The southern spicy maple fried chicken ($26) seems all the rave by reviewers across the board but then again, any fried chicken seems to be. Some will argue that the art of perfecting this comfort food is an intricate as a souffle while others say it’s pretty freaking hard to mess it up since it involves deep frying something. I adhere to the latter. I’ve made a few batches in my day and although some have been better than others, none have really been bad. There was nothing wrong with the chicken at all. It was crispy on the outside, moist and the middle and adequately seasoned. The sauce was good as well. All I’m saying is I can get a bucket of KFC with 8 pieces, popcorn chicken, fries, gravy and two salads for about the same price. Am I saying that KFC is a good as Susur’s fried fowl? Not at all. I’m just trying to point out that I might expect a little more for $26.
I find a burger an excellent benchmark of a restaurant. The burger is a canvas for creativity, the variations are endless and the price point can range from a few dollars to a few hundred. The Susur burger, served with JK fries, comes in at a hefty $24, which is more than other iconic burgers in the city including Richmond station ($21), Marben ($19) and Harbord Room ($19) and wasn’t anyway close to as good.

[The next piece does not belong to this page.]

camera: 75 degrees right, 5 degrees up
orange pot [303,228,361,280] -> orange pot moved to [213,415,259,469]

At this point, I begged the waiter for a drink a little more manly than the Tom Skudra and preferably not as pink. He suggested the Waste Man ($18), a cocktail with brandy, chamomile bitters and peach. Although one might expect it to be sleepy (get it?..chamomile) this was a good strong drink more reflective of the 6God’s brand.

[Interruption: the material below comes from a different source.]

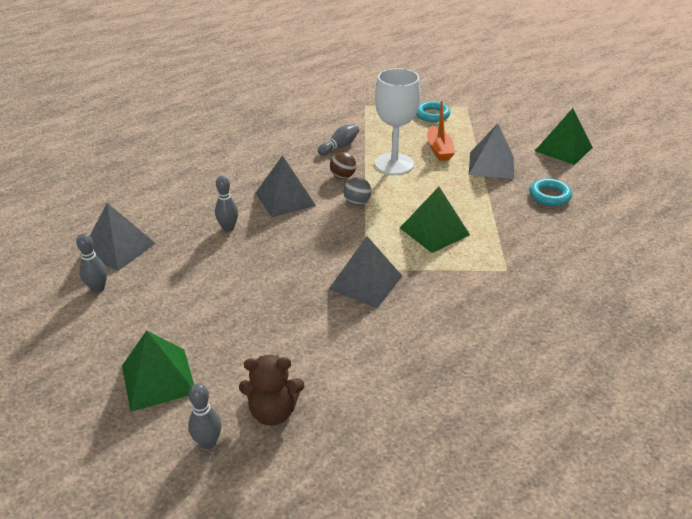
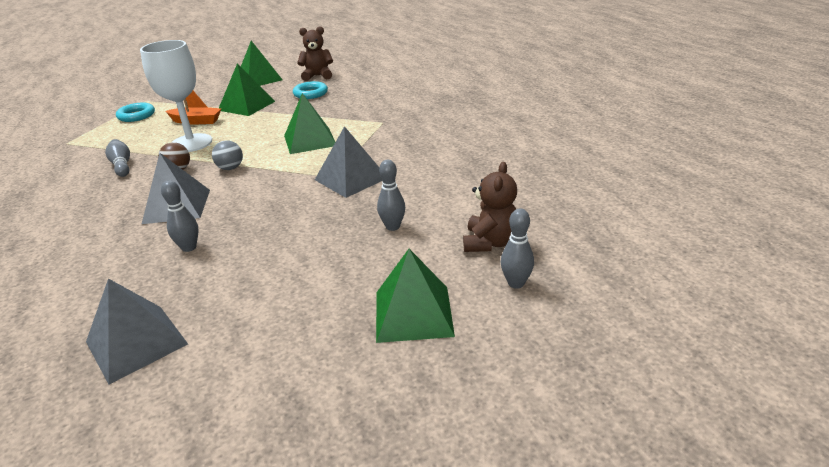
camera: 70 degrees left, 5 degrees down
grey bowling pin [76,233,107,293] -> grey bowling pin moved to [377,160,405,231]
grey pyramid [469,123,514,179] -> green pyramid [219,63,275,116]
none -> brown teddy bear [297,26,333,81]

For dessert, I went with the waiter’s recommendation for the overpriced warm plum tart served with creme fraiche and almonds ($14). It was a bit chic and a bit homey, both of which aligned with the general theme of the place but otherwise was average and contained a whole lot of pastry and not enough plum.

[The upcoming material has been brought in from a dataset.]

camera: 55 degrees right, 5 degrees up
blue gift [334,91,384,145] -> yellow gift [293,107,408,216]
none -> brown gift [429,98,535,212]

From a pop culture perspective, the marriage of Drake and Susur Lee makes perfect sense. Much like Chef Lee’s fusion cooking, bringing two variant entities together often results in spawn which are both unique and exciting. Unfortunately, this was not the case with Fring’s. Instead of being an innovator, it seems like Chef Lee is following trends which include cheese topped toasts , burgers and comfort foods like fried chicken. Not only are they average from a taste and presentation perspective, they are astronomically priced. The cocktails, steak tartare, fried chicken and burger are at least $4-5 higher than similar drinks and dishes at comparable Toronto eateries. The service was robotic.
In the end, I just expected two of the most innovative minds in Toronto to dream up something a little more exciting. The cocktail list is overly fruity and juicy and the drinks have boring names. I mean, any Drake song would make a cool cocktail name. Take “Teach U a Lesson”‘ “Worst Behavior” (come Drake..you’re Canadian…add a u) and “Star67″ for example . The food is uninspired.”Big Rings” would be like a great side to a burger that can be bigger, better and cheaper. Even some “Pound Cake” for dessert would work. There’s no tellin’ what the future holds for Fring’s but it’s too expensive and may get boring really fast. After all, I sure as hell didn’t leave yelling HYFR down King street after I left.